Third, there is the question of whether the donation of IVG-derived eggs predominantly to overcome age-related infertility rather than prevent mitochondrial diseases is medically justifiable, given that the problem of chromosomal aberrations in the eggs of older women will not be overcome by mitochondrial/ooplasm transfer. Hence, older women must be made aware that whole egg donation (whether derived from IVG or conventional donors) may be expected to yield higher pregnancy success rates than ooplasmic transfer from donated surplus IVG-derived eggs. This is because the problem of chromosomal abnormalities in their own "aged" oocytes cannot be overcome through such a technique. Hence, there must be transparent advertising standards and comprehensive counseling to ensure that older women are properly informed of the limitations and risks of such a procedure.
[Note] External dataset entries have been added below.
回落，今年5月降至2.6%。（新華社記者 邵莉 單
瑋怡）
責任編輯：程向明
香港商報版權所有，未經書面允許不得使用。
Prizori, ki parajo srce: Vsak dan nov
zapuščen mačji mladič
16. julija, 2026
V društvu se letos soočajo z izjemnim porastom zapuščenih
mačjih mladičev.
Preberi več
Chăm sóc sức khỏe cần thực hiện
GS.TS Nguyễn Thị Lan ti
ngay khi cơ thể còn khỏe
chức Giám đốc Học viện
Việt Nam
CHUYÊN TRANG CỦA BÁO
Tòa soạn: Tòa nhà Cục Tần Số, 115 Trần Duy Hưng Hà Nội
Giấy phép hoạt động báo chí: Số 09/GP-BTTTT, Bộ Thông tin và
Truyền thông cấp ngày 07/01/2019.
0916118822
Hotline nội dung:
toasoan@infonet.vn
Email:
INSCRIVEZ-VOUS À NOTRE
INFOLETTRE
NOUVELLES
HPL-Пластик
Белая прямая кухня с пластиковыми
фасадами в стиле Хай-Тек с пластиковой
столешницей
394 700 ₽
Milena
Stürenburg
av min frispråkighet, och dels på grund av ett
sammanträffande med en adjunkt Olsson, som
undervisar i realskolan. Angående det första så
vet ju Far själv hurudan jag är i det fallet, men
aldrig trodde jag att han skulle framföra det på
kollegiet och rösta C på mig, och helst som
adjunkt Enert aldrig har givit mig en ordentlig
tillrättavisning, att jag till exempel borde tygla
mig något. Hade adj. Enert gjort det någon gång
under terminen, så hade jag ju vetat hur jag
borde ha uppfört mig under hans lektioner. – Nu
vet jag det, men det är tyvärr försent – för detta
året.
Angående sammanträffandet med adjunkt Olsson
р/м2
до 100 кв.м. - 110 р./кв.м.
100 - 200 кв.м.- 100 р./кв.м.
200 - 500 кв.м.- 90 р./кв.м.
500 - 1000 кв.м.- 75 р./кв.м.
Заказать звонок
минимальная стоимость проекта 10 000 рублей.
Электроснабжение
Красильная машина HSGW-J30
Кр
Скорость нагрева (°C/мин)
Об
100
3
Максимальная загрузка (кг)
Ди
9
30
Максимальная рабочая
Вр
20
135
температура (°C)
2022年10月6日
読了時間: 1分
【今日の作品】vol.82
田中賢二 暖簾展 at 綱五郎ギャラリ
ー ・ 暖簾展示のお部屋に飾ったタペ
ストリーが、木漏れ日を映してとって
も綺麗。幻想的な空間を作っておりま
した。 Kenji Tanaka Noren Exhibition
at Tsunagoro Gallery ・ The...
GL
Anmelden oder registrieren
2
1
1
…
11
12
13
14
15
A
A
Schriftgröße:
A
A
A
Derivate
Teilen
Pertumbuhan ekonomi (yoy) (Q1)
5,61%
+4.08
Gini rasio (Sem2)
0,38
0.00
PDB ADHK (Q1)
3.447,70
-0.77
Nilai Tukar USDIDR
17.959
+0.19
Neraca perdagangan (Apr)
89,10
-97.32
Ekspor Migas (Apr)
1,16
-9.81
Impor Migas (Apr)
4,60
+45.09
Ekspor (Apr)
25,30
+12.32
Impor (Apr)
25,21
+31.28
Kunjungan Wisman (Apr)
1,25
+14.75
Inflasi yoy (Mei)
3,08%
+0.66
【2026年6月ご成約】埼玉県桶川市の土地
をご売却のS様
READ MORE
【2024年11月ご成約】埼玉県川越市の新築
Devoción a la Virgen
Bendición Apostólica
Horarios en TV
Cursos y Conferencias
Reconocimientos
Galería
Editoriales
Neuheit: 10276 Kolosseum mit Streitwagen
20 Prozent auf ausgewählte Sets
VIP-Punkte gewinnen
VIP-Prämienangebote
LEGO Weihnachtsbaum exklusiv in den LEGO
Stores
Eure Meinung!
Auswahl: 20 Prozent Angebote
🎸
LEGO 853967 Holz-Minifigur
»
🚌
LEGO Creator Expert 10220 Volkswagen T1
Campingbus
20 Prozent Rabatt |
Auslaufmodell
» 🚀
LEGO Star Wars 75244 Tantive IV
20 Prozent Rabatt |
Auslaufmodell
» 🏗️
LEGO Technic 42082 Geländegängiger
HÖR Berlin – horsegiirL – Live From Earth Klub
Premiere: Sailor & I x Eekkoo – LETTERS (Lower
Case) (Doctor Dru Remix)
Finally, there are lingering concerns about the possible reduction of human mitochondrial genome diversity within the population via widespread ooplasmic donation from relatively few patient donors undergoing the IVG procedure. Nevertheless, it must be noted that compared to the nuclear genome, human mitochondrial DNA (mtDNA) exhibits a relatively low level of diversity, with most individuals sharing a near-identical sequence. Currently, it is unknown how a possible reduction in mitochondrial genome diversity due to widespread ooplasm donation might exert detrimental effects on public health. Caution and restraint must therefore be exercised in this regard, and efforts must be made to widen the available pool of ooplasm donors from patients undergoing IVG. Perhaps, it may be prudent to put a cap on the total number of donations that can be made from a single ooplasm donor, as in the case of conventional egg donation. For example, in Singapore, there is currently a limit of five live births per egg donor.
In conclusion, these aforementioned ethical issues must be properly addressed with relevant regulatory safeguards being put in place before Singapore permits the donation of surplus IVG-derived eggs for ooplasmic transfer to improve egg quality in older women, as a solution for overcoming the increasingly prevalent problem of age-related female infertility in the country.